History Mountain View House - Grand Resort, Whitefield New Hampshire

The Mountain View House is located in Whitefield, in the heart of the northern White Mountains. It first opened in 1866 - due to an accident, according to Dodge family tradition. In 1865 a stage coach en route to Montreal overturned some three miles north of Whitefield's town center. The driver directed his two passengers to a nearby farmhouse owned by William Franklin Dodge (ca. 1827-1919) and Mary Eastman Dodge, who took them in. The visitors were so charmed by the view, they stayed a few extra days and then returned that summer for several weeks. The following year, in 1866, the Dodges built an annex to then" farmhouse to accommodate visitors and officially opened the hotel. They advertised in Boston papers that they welcomed summer boarders.

Guests were treated not only to a captivating view, but to home-cooked meals that relied heavily on produce, meat and dairy products from the Dodge's farm. The couple divided its work in traditional fashion: Mary Dodge cooked and served meals, while William Dodge ran the farm and drove guests around the countryside. As guests increased, the Dodges added onto their hotel, initially demolishing (or engulfing) their farmhouse, and later by adding another large wing every four to ten years. The first major addition, a mansard-roof structure built in 1872 to replace their farmhouse, increased guest capacity to fifty. Eight years later, the building was doubled in size. By 1884, the hotel could accommodate 100 guests, a number that soared to 140 with yet another addition in 1891- 92. The early 1900s brought more expansion with new guest room wings added in 1904- 05,1921-22 and 1927, and in 1921, a large dining room that could seat 450. At its peak, the hotel's capacity was 300 guests. Some of the wings were likely built by Eugene Gale (1871-post-1953), a noted local contractor who worked on many of the hotel buildings in the region.

Brochures published at various times called attention to the hotel's comfortable sitting and activity rooms, the immense oval dining room, telephone service (by 1899), steam heat (installed 1901), electric lighting (1905) and bell system, and country cuisine. When the east wing was added in 1904-05, it was designed so that it could be isolated from the rest of the hotel, allowing the Dodges to have a modest number of guests during the cold winter months.

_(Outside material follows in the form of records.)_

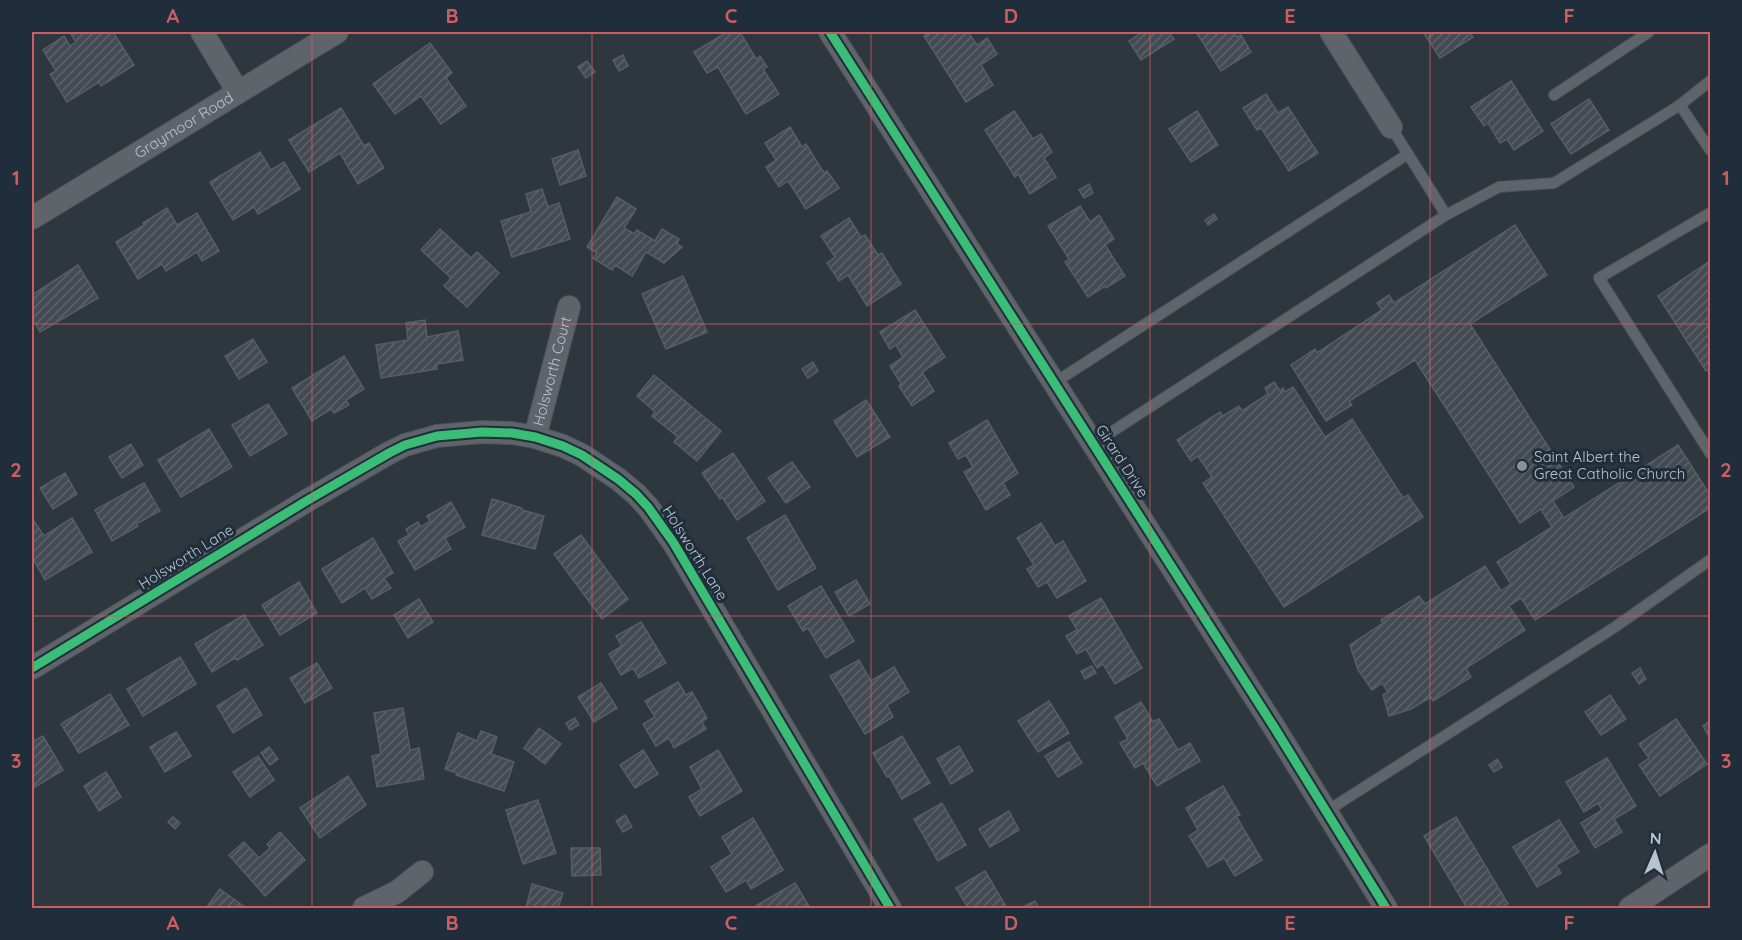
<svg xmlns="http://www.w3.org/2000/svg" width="1742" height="940" viewBox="0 0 1742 940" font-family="Quicksand,sans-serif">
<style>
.building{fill:url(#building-hatch);stroke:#565e65;stroke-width:1.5}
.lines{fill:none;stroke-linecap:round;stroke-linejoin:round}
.lane-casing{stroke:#4c5258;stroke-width:12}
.street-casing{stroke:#4c5258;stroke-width:24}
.lane{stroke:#5f646b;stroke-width:10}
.street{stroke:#5f646b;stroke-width:22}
.cycleway-casing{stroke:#202d3a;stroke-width:13}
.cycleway{stroke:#3abd76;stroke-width:9}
.grid{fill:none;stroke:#cc5e62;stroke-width:1.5;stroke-opacity:0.55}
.poi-dot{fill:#88929b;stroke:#202d3a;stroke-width:2}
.labels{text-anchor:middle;stroke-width:6;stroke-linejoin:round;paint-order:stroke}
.street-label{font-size:15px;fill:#b9c3cd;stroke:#202d3a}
.poi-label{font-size:15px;fill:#b9c3cd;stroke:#202d3a;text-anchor:start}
.neatline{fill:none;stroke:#cc5e62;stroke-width:2}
.grid-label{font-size:20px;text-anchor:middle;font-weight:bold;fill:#cc5e62}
</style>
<defs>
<pattern id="building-hatch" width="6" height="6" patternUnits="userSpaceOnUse" patternTransform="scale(1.5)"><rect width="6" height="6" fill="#434a51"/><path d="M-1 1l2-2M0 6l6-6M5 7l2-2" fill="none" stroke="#5c6269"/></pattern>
</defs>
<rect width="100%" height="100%" fill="#2e363e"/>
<g class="building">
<path d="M74 32H113L134 65 101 86 99 82 67 102 50 74 56 71 43 50 64 36 70 46 76 42 71 34Z"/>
<path d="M727 32H740L756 59 760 56 767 67 763 69 779 94 746 114 718 67 707 73 694 52Z"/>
<path d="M931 32H968L977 45 987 38 997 54 981 65 993 85 966 102 924 36Z"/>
<path d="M1140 32H1169L1174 39 1141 60 1129 41 1141 33Z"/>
<path d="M1196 32H1233L1237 37 1241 35 1251 52 1221 71Z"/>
<path d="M1423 32H1469L1473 37 1440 58Z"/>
<path d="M430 43 452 73 446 78 466 106 441 124 421 96 395 114 373 84Z"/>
<path d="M623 55 628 66 619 71 613 60Z"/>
<path d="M587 61 595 72 586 78 578 67Z"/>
<path d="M1511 81 1543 131 1514 150 1507 139 1500 143 1488 123 1484 126 1471 107Z"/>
<path d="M1266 94 1278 113 1288 107 1318 153 1289 171 1261 128 1257 130 1243 108Z"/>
<path d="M1589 99 1609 130 1571 154 1551 124Z"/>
<path d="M341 108 364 146 369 143 384 168 358 184 340 153 309 172 289 140Z"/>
<path d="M1014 111 1033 139 1041 134 1052 152 1044 158 1056 177 1030 194 1018 174 1015 177 985 130Z"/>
<path d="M1197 111 1218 145 1191 162 1169 129Z"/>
<path d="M790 127 802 147 806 144 824 173 827 171 839 188 806 209 788 181 779 187 766 167 776 160 765 143Z"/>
<path d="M578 150 586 176 560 185 552 159Z"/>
<path d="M260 152 271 170 284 162 300 189 258 214 254 207 233 220 210 182Z"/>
<path d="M1089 184 1093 193 1084 198 1079 190Z"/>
<path d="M542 189 548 207 559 203 570 239 512 257 501 221 531 212 526 194Z"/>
<path d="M617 197 636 209 624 228 634 234 637 230 655 241 662 229 679 239 677 244 682 247 664 263 646 252 632 276 615 265 612 270 593 258 597 253 587 247Z"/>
<path d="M1080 206 1090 222 1099 215 1114 239 1105 245 1125 276 1106 288 1105 286 1088 297 1065 262 1069 259 1048 226Z"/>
<path d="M167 208 177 225 197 213 219 251 202 261 197 252 166 271 162 264 138 279 116 242 144 225 143 223Z"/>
<path d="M1214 214 1217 219 1208 225 1205 220Z"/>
<path d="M849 218 861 237 865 235 878 255 882 253 901 284 867 306 848 275 839 281 827 263 835 257 821 236Z"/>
<path d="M1515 225 1547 275 1470 324 1574 487 1553 501 1564 518 1678 445 1710 495V508L1535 620 1521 598 1509 606 1525 630 1466 668 1471 677 1433 701 1431 697 1411 709 1389 716 1383 695 1388 692 1382 683 1372 690 1358 670 1350 645 1383 623 1381 620 1419 596 1425 604 1485 566 1501 591 1511 584 1497 562 1552 527 1541 509 1520 523 1415 360 1349 401 1352 405 1326 421 1291 365 1315 349 1317 353 1382 310 1377 303 1389 295 1394 303Z"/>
<path d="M440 229 471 258 477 252 499 273 467 307 444 286 451 278 421 250Z"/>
<path d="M1710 261V369L1706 371 1658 296Z"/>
<path d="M78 265 98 298 40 332 32 318V301L34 299 32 295Z"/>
<path d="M683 276 707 332 666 349 642 294Z"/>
<path d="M915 310 945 357 922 372 934 391 912 406 899 386 901 384 890 366 903 357 896 345 890 349 880 332Z"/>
<path d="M425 320 427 337 458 331 463 360 437 364V369L381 378 376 345 408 340 406 323Z"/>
<path d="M253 339 267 362 239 379 225 356Z"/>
<path d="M344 356 364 389 346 400 349 405 334 413 331 409 312 421 292 388Z"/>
<path d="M813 362 818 371 808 378 802 369Z"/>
<path d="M654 375 721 431 697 461 674 442 678 437 652 416 655 412 637 396Z"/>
<path d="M1274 382 1280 391 1283 388 1285 392 1293 387 1325 437 1352 419 1403 498 1408 495 1423 517 1284 607 1203 483 1212 477 1198 456 1191 461 1177 440 1220 412 1223 416 1239 406 1242 411 1268 394 1265 388Z"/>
<path d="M866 400 890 437 857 457 834 421Z"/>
<path d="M268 404 287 434 250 456 232 425Z"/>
<path d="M987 420 1018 473 1003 483 1010 495 986 510 964 472 973 467 966 455 958 459 949 443Z"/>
<path d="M209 429 232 467 181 497 158 460Z"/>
<path d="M131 444 143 465 122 478 109 457Z"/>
<path d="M733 453 765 501 737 520 722 497 720 499 702 473Z"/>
<path d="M792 462 810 487 786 503 768 478Z"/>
<path d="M65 473 77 494 53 509 40 488Z"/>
<path d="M144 483 160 511 136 524 138 526 112 541 95 510Z"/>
<path d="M492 499 522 508V510L544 516 535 549 482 535Z"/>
<path d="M451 502 465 527 445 538 451 549 415 570 398 541 409 535 406 529 418 522 421 527 430 521 427 516Z"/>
<path d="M785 515 816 568 778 590 747 538Z"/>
<path d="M72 518 92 552 45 580 32 557V522L34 521 44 536Z"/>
<path d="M1041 523 1055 546 1063 541 1086 581 1057 598 1047 582 1038 587 1027 569 1034 565 1017 538Z"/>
<path d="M581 535 628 599 602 619 554 554Z"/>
<path d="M373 538 393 573 384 578 391 588 372 599 365 588 342 603 322 569Z"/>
<path d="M856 580 870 604 849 616 835 592Z"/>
<path d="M299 582 317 613 280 635 262 605Z"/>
<path d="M821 586 854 641 826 658 808 628 803 631 788 606Z"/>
<path d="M1101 598 1142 668 1115 684 1103 664 1097 668 1086 649 1077 654 1066 636 1077 630 1069 616Z"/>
<path d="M419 599 433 622 408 638 394 615Z"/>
<path d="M244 615 263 645 237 660 235 658 212 672 195 644Z"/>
<path d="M641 622 666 663 639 678 633 668 621 675 609 654 622 646 616 636Z"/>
<path d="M180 657 196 684 143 716 127 689Z"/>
<path d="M859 660 871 681 894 667 909 692 887 705 893 717 865 734 830 676Z"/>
<path d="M317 663 332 688 305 703 290 678Z"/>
<path d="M1092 666 1096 673 1085 679 1081 671Z"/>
<path d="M1640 668 1646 679 1639 684 1632 673Z"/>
<path d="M678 682 686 695 692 692 707 718 702 722 706 729 674 748 669 738 656 746 643 724 655 717 645 701Z"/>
<path d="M601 683 617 708 594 722 578 697Z"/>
<path d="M246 688 262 715 233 733 217 706Z"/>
<path d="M110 694 129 725 79 753 61 724Z"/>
<path d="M1610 695 1626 719 1601 735 1585 712Z"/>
<path d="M1049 701 1069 733 1038 752 1018 721Z"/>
<path d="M1141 702 1153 722 1159 719 1178 750 1190 743 1200 761 1157 786 1143 763 1135 768 1120 743 1128 739 1115 717Z"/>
<path d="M403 708 410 750 419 748 424 779 377 787 372 756 381 754 374 713Z"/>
<path d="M575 718 579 725 570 730 566 723Z"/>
<path d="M1676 719 1707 764 1660 796 1639 765 1649 758 1639 744Z"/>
<path d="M1710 721V739L1703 726Z"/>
<path d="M539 728 561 744 545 764 524 748Z"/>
<path d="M481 731 497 737 491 754 514 762 504 791 456 775 457 773 445 769 458 733 477 741Z"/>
<path d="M176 732 191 756 165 772 150 747Z"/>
<path d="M43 736 63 770 32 789V742Z"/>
<path d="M902 736 930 783 902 799 889 776 887 777 873 753Z"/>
<path d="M1069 742 1082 763 1058 777 1045 756Z"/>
<path d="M959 746 973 771 951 784 937 759Z"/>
<path d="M269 747 278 759 270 765 261 753Z"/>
<path d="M643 750 658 774 635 788 620 765Z"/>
<path d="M718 750 742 791 700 816 689 797 702 789 690 767Z"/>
<path d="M258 756 274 780 250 797 233 772Z"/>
<path d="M1607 758 1636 806 1614 819 1622 832 1595 848 1581 823 1602 810 1598 803 1584 812 1566 782Z"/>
<path d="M1497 759 1502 767 1494 772 1489 765Z"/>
<path d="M106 772 121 797 99 811 84 786Z"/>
<path d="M348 776 366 805 320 838 300 808Z"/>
<path d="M1223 786 1240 815 1236 816 1262 860 1235 876 1224 858 1208 867 1189 836 1198 830 1186 808Z"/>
<path d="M538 800 556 853 523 864 506 810Z"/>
<path d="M942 803 966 845 938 861 914 819Z"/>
<path d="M1009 811 1019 830 990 847 979 829Z"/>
<path d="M625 815 632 827 623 832 616 821Z"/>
<path d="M173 817 180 823 175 829 168 822Z"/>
<path d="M1456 817 1508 904 1500 908H1467L1424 836Z"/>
<path d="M753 818 783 870 751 889 746 880 726 892 711 867 732 854 722 837Z"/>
<path d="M1559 820 1579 852 1556 865 1561 873 1537 887 1513 847Z"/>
<path d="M280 832 305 860 265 896 229 855 244 842 259 858 270 848 267 844Z"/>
<path d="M571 848H600L601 875 572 876Z"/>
<path d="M985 871 1007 908H968L956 888Z"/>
<path d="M795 883 810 908H752Z"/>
<path d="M532 884 563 893 558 908H526Z"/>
<path d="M220 889 246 908H206Z"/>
<path d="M1035 901 1039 908H1024L1023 907Z"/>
</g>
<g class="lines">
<g class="lane-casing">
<g id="lane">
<path d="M1554 95 1649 32"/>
<path d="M1680 105 1710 81"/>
<path d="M1710 213 1599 278 1710 453"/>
<path d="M1446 215 1499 187 1554 183 1680 105 1710 150"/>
<path d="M1054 383 1408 154 1391 127"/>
<path d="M1093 444 1446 215 1408 154"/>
<path d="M1327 811 1615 627 1710 560"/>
</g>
</g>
<g class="street-casing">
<g id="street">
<path d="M202 32 238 92"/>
<path d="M830 32 1274 727 1386 908"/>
<path d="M1331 32 1391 127"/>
<path id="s1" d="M32 218 337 32"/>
<path id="s2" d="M535 437 569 307"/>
<path d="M32 668 308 500 389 453 405 445 437 436 482 432 512 433 535 437 563 446 582 455 618 479 636 494 648 507 673 542 890 908"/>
<path d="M364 908 397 892 422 872"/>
<path d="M1630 908 1710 855"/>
</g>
</g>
<use href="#lane" class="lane"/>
<use href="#street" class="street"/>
<g class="cycleway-casing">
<g id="cycleway">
<path d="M830 32 1274 727 1386 908"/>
<path d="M32 668 308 500 389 453 405 445 437 436 482 432 512 433 535 437 563 446 582 455 618 479 636 494 648 507 673 542 890 908"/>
</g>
</g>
<use href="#cycleway" class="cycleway"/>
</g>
<path class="grid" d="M312 32V908M592 32V908M871 32V908M1150 32V908M1430 32V908M32 324H1710M32 616H1710"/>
<circle class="poi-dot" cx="1522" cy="466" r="6"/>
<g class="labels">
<g class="street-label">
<text dy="5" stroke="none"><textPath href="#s1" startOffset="178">Graymoor Road</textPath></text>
<text dy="5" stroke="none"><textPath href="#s2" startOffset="68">Holsworth Court</textPath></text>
<text transform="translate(1122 461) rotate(57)" y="5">Girard Drive</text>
<text transform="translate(695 553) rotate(58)" y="5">Holsworth Lane</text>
<text transform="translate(186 557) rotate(-32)" y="5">Holsworth Lane</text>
</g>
<g class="poi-label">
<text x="1534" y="462">Saint Albert the<tspan x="1534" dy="17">Great Catholic Church</tspan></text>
</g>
</g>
<rect width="1742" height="940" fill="none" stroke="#202d3a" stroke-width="66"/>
<g transform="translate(1655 853) rotate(3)" stroke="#202d3a" stroke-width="4.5" paint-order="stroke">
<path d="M0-4.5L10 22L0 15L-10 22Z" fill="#b9c3cd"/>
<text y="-9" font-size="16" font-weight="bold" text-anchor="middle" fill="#b9c3cd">N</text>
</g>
<rect x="33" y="33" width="1676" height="874" class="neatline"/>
<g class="grid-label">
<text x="173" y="23">A</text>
<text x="452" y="23">B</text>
<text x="731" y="23">C</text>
<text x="1011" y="23">D</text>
<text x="1290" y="23">E</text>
<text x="1569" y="23">F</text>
<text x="16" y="185">1</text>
<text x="1726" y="185">1</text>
<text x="16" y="477">2</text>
<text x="1726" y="477">2</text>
<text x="16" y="768">3</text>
<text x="1726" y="768">3</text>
<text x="173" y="930">A</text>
<text x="452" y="930">B</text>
<text x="731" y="930">C</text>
<text x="1011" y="930">D</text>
<text x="1290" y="930">E</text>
<text x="1569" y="930">F</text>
</g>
</svg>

Behind the hotel, the Dodges gradually erected dormitories for hotel staff, a separate dormitory for guest chauffeurs, barn, garages, and greenhouse. They even recycled obsolete buildings: when the 1904-05 wing replaced the 1866 annex, they moved the annex behind the hotel and converted it into another staff dormitory.

Recreational opportunities abounded at the Mountain View. In 1899, the hotel added a golf course, joining tennis courts, croquet lawn and baseball diamond. Indoor activities ranged from theatricals, movies, and dancing to billiards and bowling. In the late 1930s, the family erected a golf clubhouse and, the following decade, installed a swimming pool.

In 1884, nearly twenty years after the hotel first opened, Mary and William Dodge passed the management on to their son, Van Herbert (1859-1934), and his wife Alice (d. 1948). It was during their thirty-five year tenure that the facility took on grand resort hotel stature, as it grew from a single mansard-roofed block into a vast structure with three major wings. Three of the dormitories were erected under their direction. Their son and daughter-in-law, Frank Schuyler Dodge (1889-1948) and Mary Bowden Dodge, managed the hotel from 1919 until Frank's death in 1948. Under their guidance, four additional large wings and two guest cottages were constructed, as well as the golf clubhouse and swimming pool. In 1953, after five years of running the hotel on her own and adding another staff dormitory, Mary Dodge passed the operation on to her sons, fourth generation Frank Schuyler, Jr. (b. 1928) and John Bowden (b. 1930) Dodge. The brothers ran it together for fourteen years, adding Century Hall, a conference center, in 1965. Two years later, John left the business, and his brother ran it alone for another twelve years.

In 1979, with 3,000 acres, the hotel passed out of the Dodge family to Mountain View Associates, headed by Robert and Ann Diltz. The hotel proved unprofitable for the couple, and in 1986 it closed its doors. Three years later, its contents were sold at auction, and a substantial amount of the acreage sold off. After twelve years of sitting vacant, the hotel buildings and the remaining 360 acres were purchased by contractor/developer Kevin Craffey of Massachusetts. Following a certified historic rehabilitation that approached twenty million dollars and included constructing new kitchen and pool wings and enlarging many of the guest rooms, the hotel reopened in May, 2002.